COMPLETA QUANTO SEGUE:
- a) Riscrivi senza modifiche la parte del brano sul giudizio di gusto che inizia dalle parole contenenti "2.quantità: la pretesa" e si chiude dopo "dei sentimenti).".
- b) Nel brano sul giudizio di gusto, con quale nome Kant propone di chiamare l'universalità connessa al giudizio estetico?

2.quantità: la pretesa di universalità del giudizio di gusto estetico non è infondata. Il sentimento di
piacere che sta alla base del giudizio di gusto non si riferisce al piacere interessato, quindi al soggettivo
nel senso di arbitrario, del piacevole (sfera dei sensi), ma al piacere disinteressato, contemplativo (sfera
dei sentimenti).
L’espressione “come se” costituisce un punto chiave nell’argomentazione kantiana. Il carattere
disinteressato del piacere estetico assimila il giudizio estetico al giudizio logico. È un’assimilazione che
riguarda la sfera soggettiva. La pretesa di universalità avanzata dal giudizio estetico è la pretesa di una
universalità soggettiva, non oggettiva. L’universalità connessa al giudizio estetico si riferisce ai
sentimenti, mentre quella connessa al giudizio logico si riferisce ai concetti. Kant propone di chiamare la
prima “validità comune” e non “universalità”. Quest’ultima logico-conoscitiva, indica la validità del
rapporto di una rappresentazione con le facoltà di conoscere, mentre la validità comune, estetica, indica
la validità del rapporto “della rappresentazione medesima col sentimento del piacere o dispiacere in ogni
soggetto”. Ogni giudizio di gusto è singolare.

ESTRATTO DEI DATI:
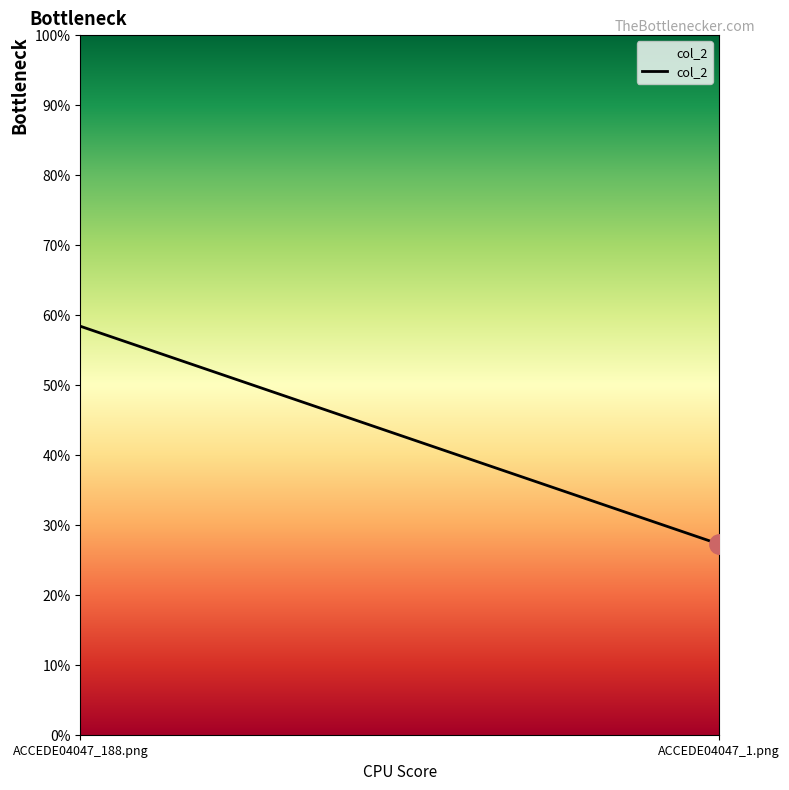

Count the values in the range 0 to 1.

2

RISPOSTE PER COMPITO:
- a)
2.quantità: la pretesa di universalità del giudizio di gusto estetico non è infondata. Il sentimento di
piacere che sta alla base del giudizio di gusto non si riferisce al piacere interessato, quindi al soggettivo
nel senso di arbitrario, del piacevole (sfera dei sensi), ma al piacere disinteressato, contemplativo (sfera
dei sentimenti).

- b) Kant propone di chiamarla “validità comune”.